━━━ RAW DATA

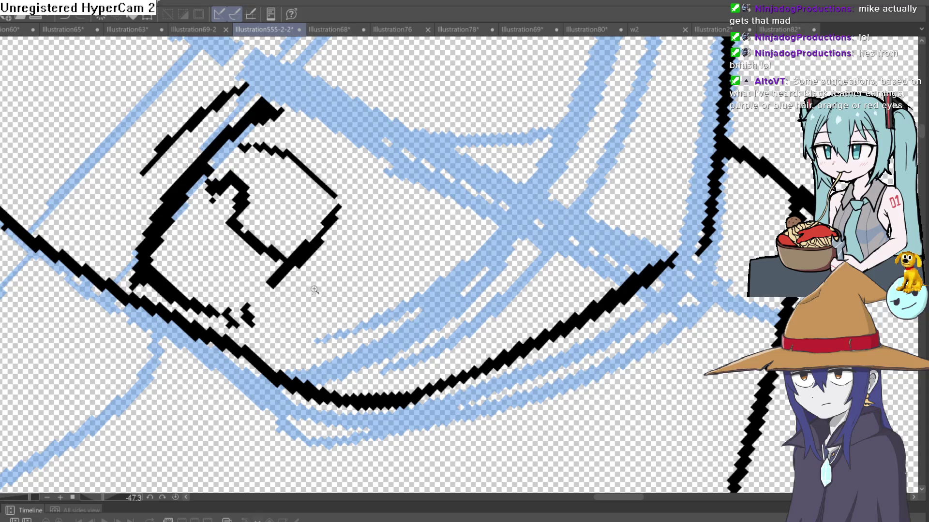
{"action": "scroll", "coordinate": [548, 233], "scroll_direction": "down", "scroll_amount": 10}
- Redraw the left eye's top and side lines with the pen, removing the stray pixel
{"action": "left_click_drag", "start_coordinate": [548, 234], "coordinate": [574, 225]}
{"action": "left_click_drag", "start_coordinate": [440, 164], "coordinate": [480, 220]}
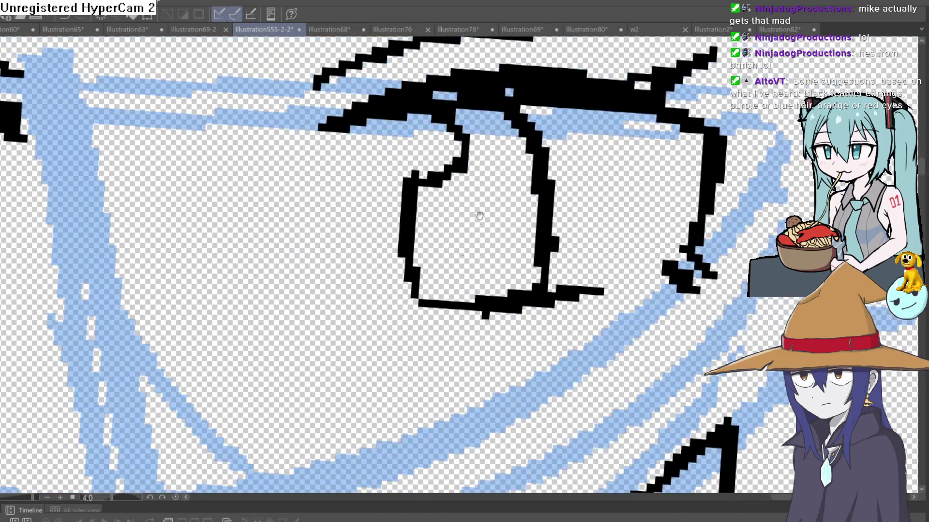
{"action": "scroll", "coordinate": [429, 180], "scroll_direction": "down", "scroll_amount": 5}
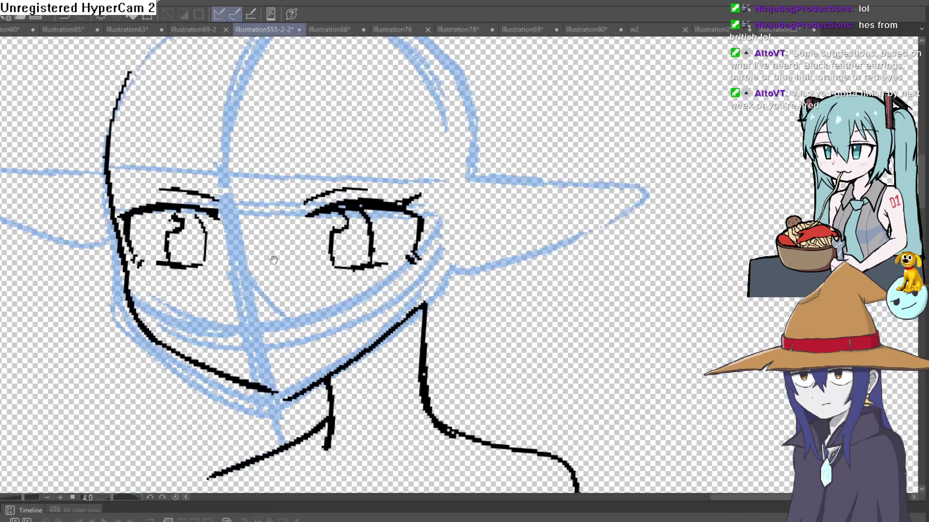
{"action": "scroll", "coordinate": [348, 167], "scroll_direction": "up", "scroll_amount": 5}
{"action": "left_click_drag", "start_coordinate": [348, 167], "coordinate": [330, 145]}
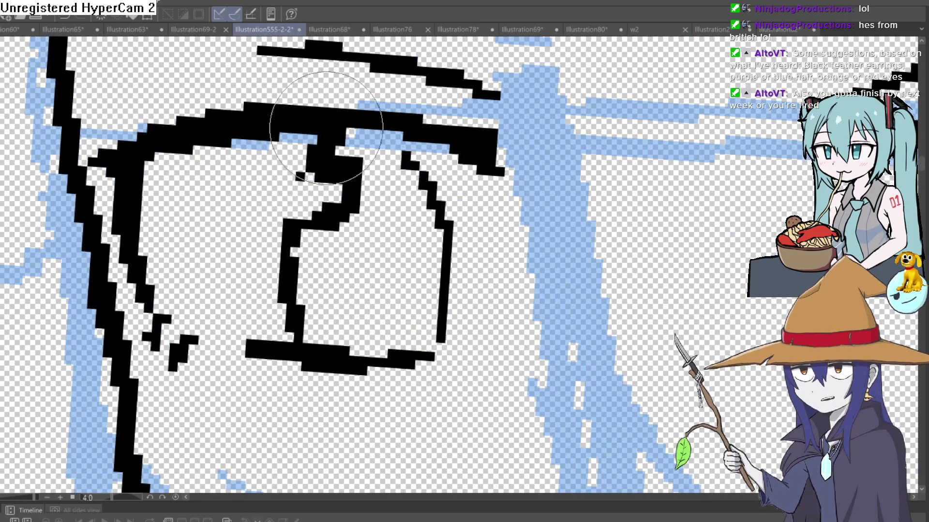
{"action": "mouse_move", "coordinate": [327, 194]}
{"action": "left_mouse_down"}
{"action": "mouse_move", "coordinate": [307, 197]}
{"action": "mouse_move", "coordinate": [311, 176]}
{"action": "left_mouse_up"}
{"action": "scroll", "coordinate": [408, 179], "scroll_direction": "down", "scroll_amount": 2}
- Pan the view so both eyes and the upper face are visible
{"action": "left_click_drag", "start_coordinate": [406, 182], "coordinate": [279, 196]}
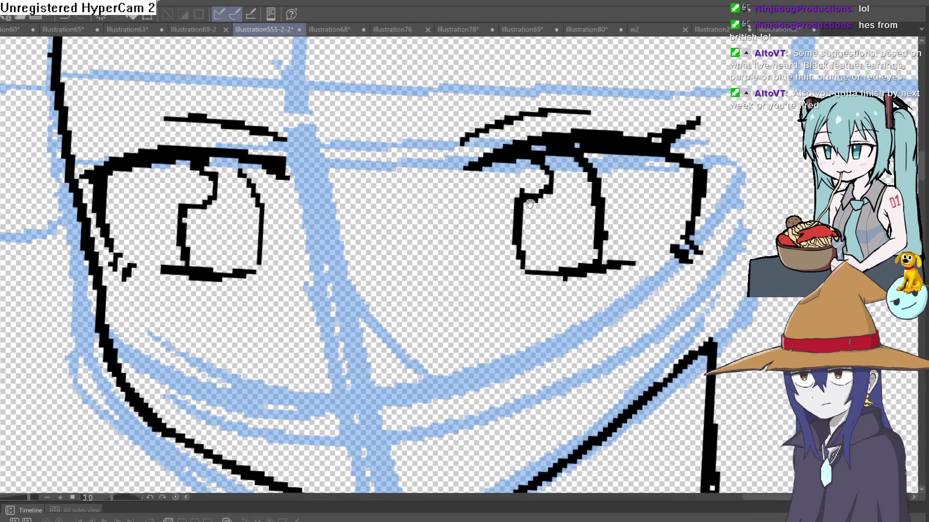
{"action": "left_click_drag", "start_coordinate": [529, 204], "coordinate": [496, 177]}
{"action": "scroll", "coordinate": [433, 189], "scroll_direction": "down", "scroll_amount": 1}
{"action": "scroll", "coordinate": [432, 189], "scroll_direction": "down", "scroll_amount": 1}
{"action": "scroll", "coordinate": [433, 189], "scroll_direction": "down", "scroll_amount": 1}
{"action": "scroll", "coordinate": [433, 190], "scroll_direction": "down", "scroll_amount": 1}
{"action": "left_click_drag", "start_coordinate": [432, 189], "coordinate": [387, 180]}
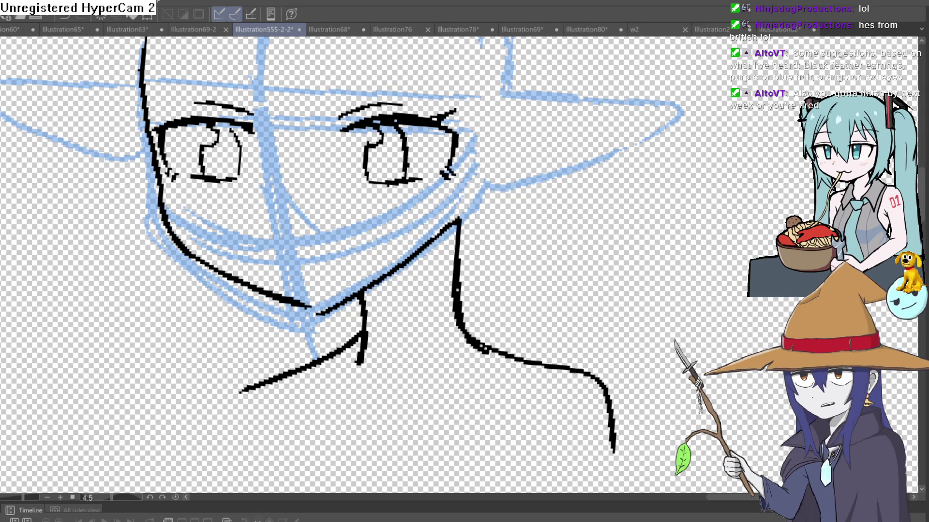
- Ink the neck line and the pointed ear's top and lower edges
{"action": "left_click_drag", "start_coordinate": [461, 216], "coordinate": [479, 192]}
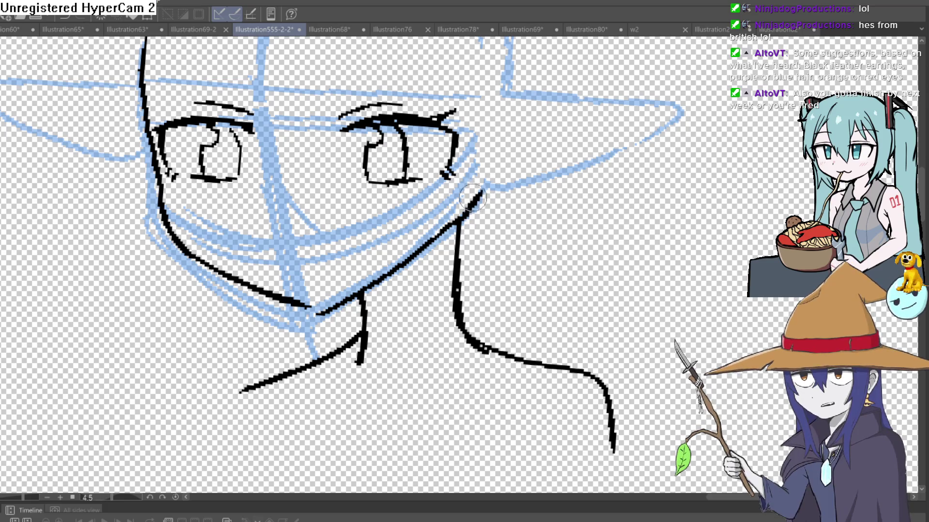
{"action": "left_click_drag", "start_coordinate": [555, 154], "coordinate": [496, 176]}
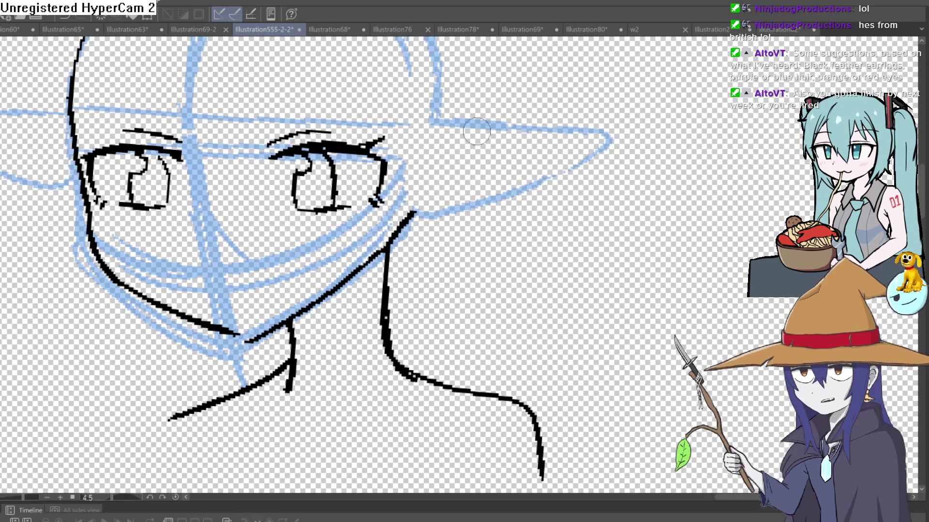
{"action": "left_click_drag", "start_coordinate": [436, 124], "coordinate": [559, 127]}
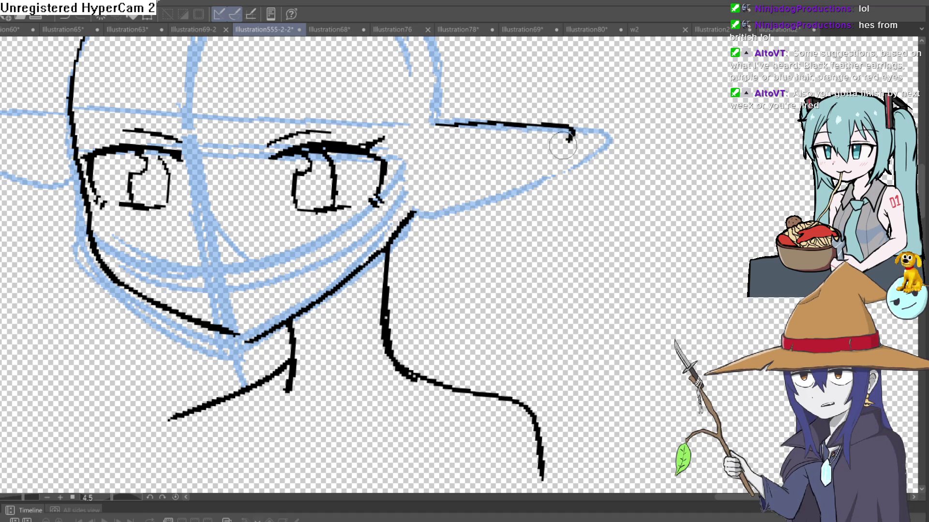
{"action": "left_click_drag", "start_coordinate": [462, 196], "coordinate": [438, 208]}
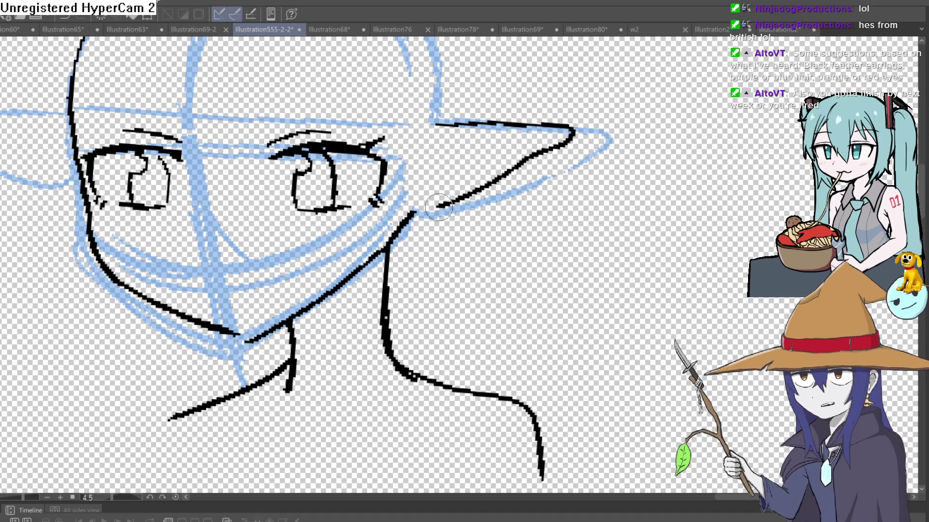
- Add the ear's inner fold and detail marks, then trim the neck line at the jaw
{"action": "left_click_drag", "start_coordinate": [500, 152], "coordinate": [514, 147]}
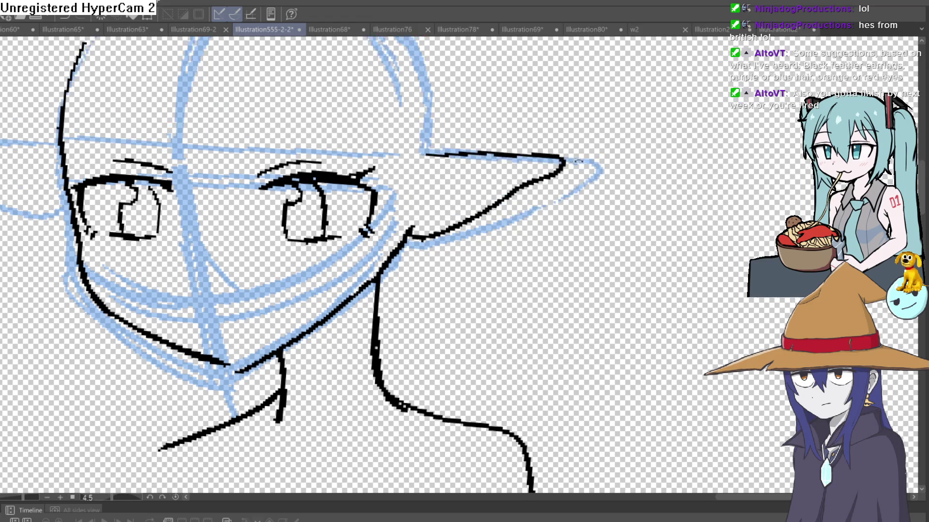
{"action": "left_click_drag", "start_coordinate": [403, 187], "coordinate": [446, 171]}
{"action": "left_click_drag", "start_coordinate": [498, 133], "coordinate": [465, 174]}
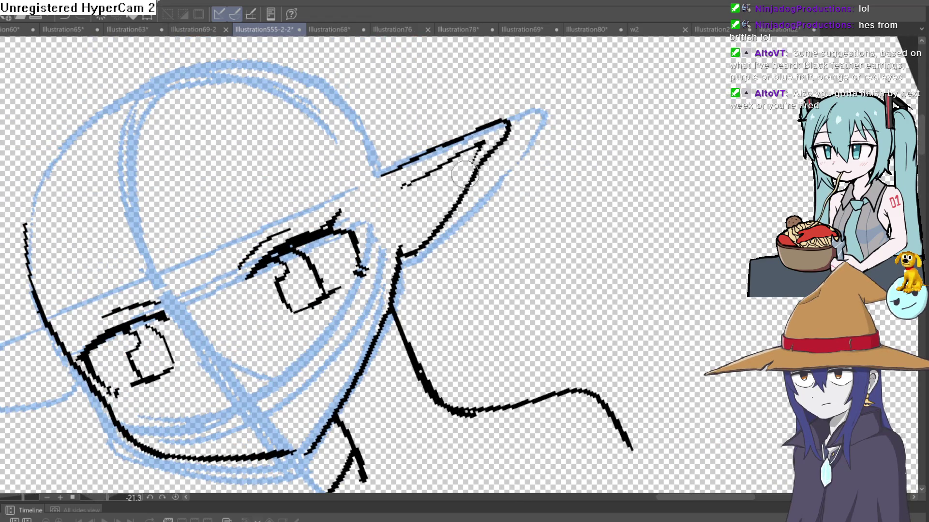
{"action": "left_click_drag", "start_coordinate": [399, 207], "coordinate": [508, 181]}
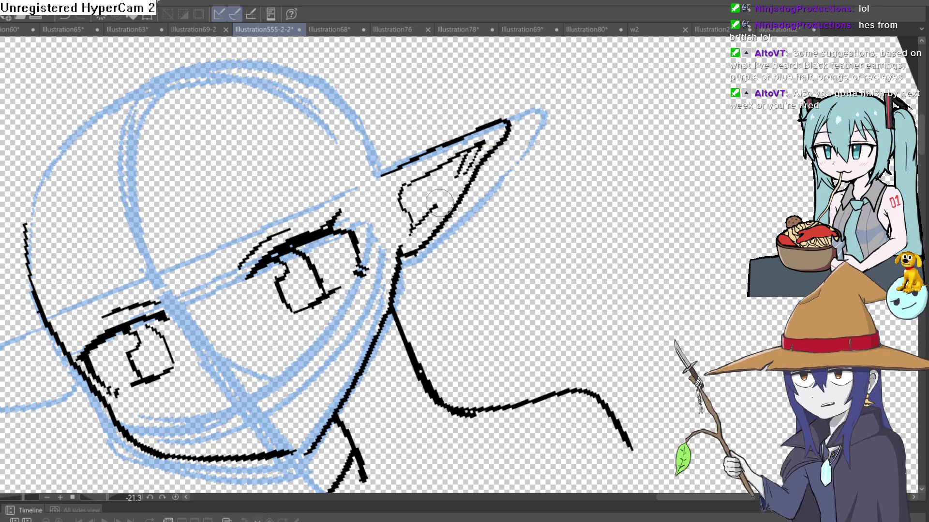
{"action": "scroll", "coordinate": [586, 190], "scroll_direction": "down", "scroll_amount": 2}
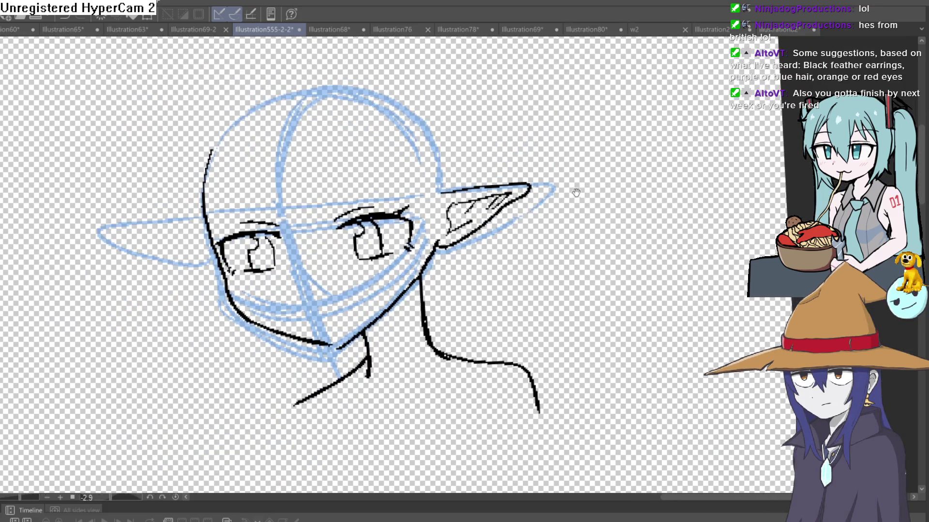
{"action": "left_click_drag", "start_coordinate": [586, 190], "coordinate": [551, 182]}
{"action": "scroll", "coordinate": [530, 178], "scroll_direction": "up", "scroll_amount": 3}
{"action": "scroll", "coordinate": [530, 178], "scroll_direction": "up", "scroll_amount": 1}
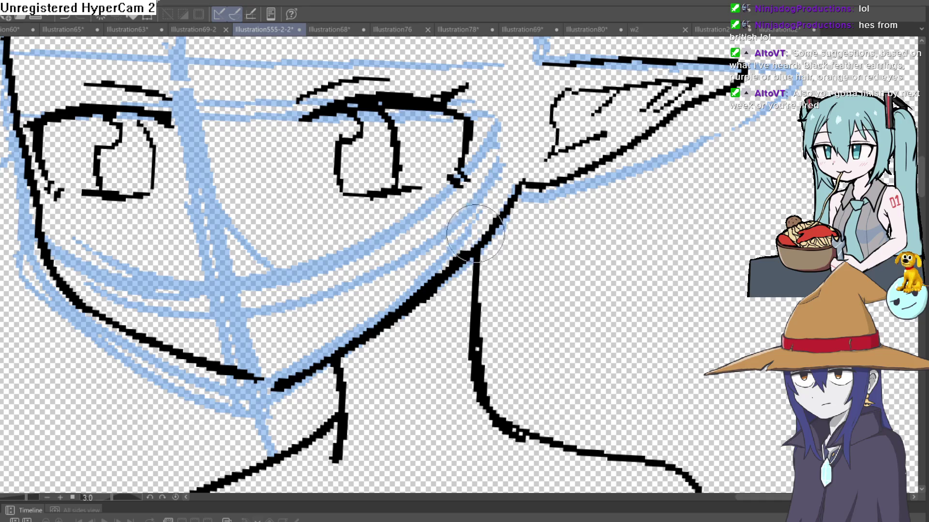
{"action": "left_click_drag", "start_coordinate": [349, 339], "coordinate": [459, 266]}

━━━━━━

A copy of each line above that holds the word "neck" is the expected answer.

- Ink the neck line and the pointed ear's top and lower edges
- Add the ear's inner fold and detail marks, then trim the neck line at the jaw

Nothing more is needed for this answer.